Yukarıda anlatılanlar, Kayser’in bizzat tanık olduklarının özetidir.  Beşşar Esed zindanlarında sistematik bir biçimde katledilen kişilere ait 11 bin cesedin 55 binden fazla fotoğrafını sızdıran odur.

Kayser’in sızdırdığı fotoğraflar, rejimi derinden sarsmıştır. Rejimi milyonların önünde daha önce hiç olmadığı kadar çıplak bırakmıştır. Kayser ve beraberindeki gençlerden oluşan ekip, aylar boyunca bu dosyayı hem içeriden hem de dışardan kuvvetlendirmek ve tüm hukuki ve insani yönlerini ortaya çıkarmak için çalışmış, Esed’in gerçekleri inkar etme, yalanlama ve uydurma olduğunu söyleme ihtimalini zayıflatmayı hedeflemiştir. Aynı şekilde Guta katliamında da Esed rejiminin küstahlığı ve masal uydurma, inkar etmedeki mahareti kendisini göstermiş, bu maharet öyle bir dereceye ulaşmıştı ki kimyasal silah ile şehit olan insanları kendilerini öldürmekle suçlamıştı!
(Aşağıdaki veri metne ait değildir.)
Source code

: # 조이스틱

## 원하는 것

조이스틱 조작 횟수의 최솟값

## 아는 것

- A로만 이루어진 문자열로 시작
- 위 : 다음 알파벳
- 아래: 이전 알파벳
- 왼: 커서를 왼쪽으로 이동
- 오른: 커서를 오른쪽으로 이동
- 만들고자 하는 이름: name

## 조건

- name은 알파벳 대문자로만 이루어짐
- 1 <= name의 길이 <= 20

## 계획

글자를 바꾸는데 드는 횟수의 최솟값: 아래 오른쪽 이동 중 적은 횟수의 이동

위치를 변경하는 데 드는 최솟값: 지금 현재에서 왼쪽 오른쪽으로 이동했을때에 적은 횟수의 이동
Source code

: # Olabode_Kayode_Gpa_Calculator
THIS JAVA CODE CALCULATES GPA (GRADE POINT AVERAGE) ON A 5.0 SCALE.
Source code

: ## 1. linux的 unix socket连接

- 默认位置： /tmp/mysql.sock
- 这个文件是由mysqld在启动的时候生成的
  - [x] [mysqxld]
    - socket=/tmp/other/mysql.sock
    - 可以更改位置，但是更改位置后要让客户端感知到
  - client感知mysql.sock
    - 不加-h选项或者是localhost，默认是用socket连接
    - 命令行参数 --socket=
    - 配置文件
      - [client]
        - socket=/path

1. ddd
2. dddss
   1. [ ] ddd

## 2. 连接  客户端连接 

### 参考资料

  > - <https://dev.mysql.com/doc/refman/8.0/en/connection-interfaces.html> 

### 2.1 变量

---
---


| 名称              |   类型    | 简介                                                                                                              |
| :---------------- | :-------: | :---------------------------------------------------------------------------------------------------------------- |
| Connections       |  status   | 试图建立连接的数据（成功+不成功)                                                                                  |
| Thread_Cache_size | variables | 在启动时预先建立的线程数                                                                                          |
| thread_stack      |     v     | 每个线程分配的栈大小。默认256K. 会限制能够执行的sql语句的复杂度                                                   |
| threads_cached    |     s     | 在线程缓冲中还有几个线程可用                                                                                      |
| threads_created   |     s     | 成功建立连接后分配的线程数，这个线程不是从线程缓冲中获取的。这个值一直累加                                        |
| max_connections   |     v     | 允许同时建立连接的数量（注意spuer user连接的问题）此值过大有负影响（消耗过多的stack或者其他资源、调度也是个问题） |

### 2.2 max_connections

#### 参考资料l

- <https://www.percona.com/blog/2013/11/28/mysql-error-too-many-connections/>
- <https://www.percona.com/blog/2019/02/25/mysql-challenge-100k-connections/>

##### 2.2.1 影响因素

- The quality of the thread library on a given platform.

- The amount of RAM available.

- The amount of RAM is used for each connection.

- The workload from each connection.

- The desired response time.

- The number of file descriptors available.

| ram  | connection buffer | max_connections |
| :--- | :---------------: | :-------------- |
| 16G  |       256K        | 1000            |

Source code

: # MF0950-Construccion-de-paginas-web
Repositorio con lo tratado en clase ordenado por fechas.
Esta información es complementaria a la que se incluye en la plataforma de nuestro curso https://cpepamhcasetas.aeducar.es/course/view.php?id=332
Dünyanın vicdanını sarsan fotoğrafları sızdırma operasyonunun genel koordinatörü ve fotoğraflarının arşivlenmesinden sorumlu kişi, meseleyi vatanperverlik ruhuyla idare etmiş, siyasallaşmamış veya medyada bir kazanç aramamıştır. Aksine bu süreci halis muhlis bir Suriye işi olarak nitelemiştir.

Kayser, açık bir şekilde bu dosyanın tüm Suriyelilere ait olduğunu söylemiş, bu yapılanın halis muhlis milli bir Suriye işi olduğunu vurgulamıştır. Nitekim bu dosyanın çoğunun tamamlanmasında, kendi imkanlarıyla çaba gösteren Suriyelilerin payı olmuştur.

Yine Kayser, Yüzyılın Suçu dosyasını hazırlama girişimlerinin Eylül 2011’de başlayarak Ağustos 2013’te son bulduğunu ancak başlangıçta fotoğrafların hukuki alanda delil teşkil edecek kadar korkunç sonuçlar vereceğini düşünmediğini belirtmektedir.

Kayser’e göre dosya, 4 aşamadan geçmiştir. Birinci aşama, bekleme ve dosya içerikleri ile belgelerini toplama aşamasıdır. Bu aşamada Suriye içinde tam teşekküllü bir eylem ağı kurulmuş ve komisyonlar faaliyet göstermiştir. Bunun için de vatansever Suriye gençliği ileri atılmıştır. Bu kişilerden bazılarının Kayser ile doğrudan iletişimleri vardır. İşte dosyanın gerçek askerleri bunlardır. İkinci aşamada meselelerine inanmış ve devrimin hedeflerini yücelterek, dosyanın gerektirdiği birçok alanda tecrübe sahibi Suriyeliler çalışmıştır. Üçüncü aşamada Arap dünyası ve diğer ülkelerdeki hukuki mercilerle koordineli bir biçimde faaliyet gösterilmiş, böylece dosya dördüncü ve son aşamaya yani belgelendirme aşamasına geçmiştir. 23.12.2013 tarihinde dosya, Londra’da bulunan İngiliz Hukuk Şirketi Carter-Ruck’a gönderilmiştir.

Ağır yükleri içinde barındıran bu dosya, katil Esed rejiminin gerçek yüzünü ortaya çıkarmıştır. Bu şekilde sistematik ve belgelendirilmiş bir katliamın, “sapkın ve profesyonel bir terör” olduğunu göstermiştir. Ancak bu “terör”, rejimin ayakta kalmasını sağlamayacaktır. Er ya da geç suçlular yargılanacaktır.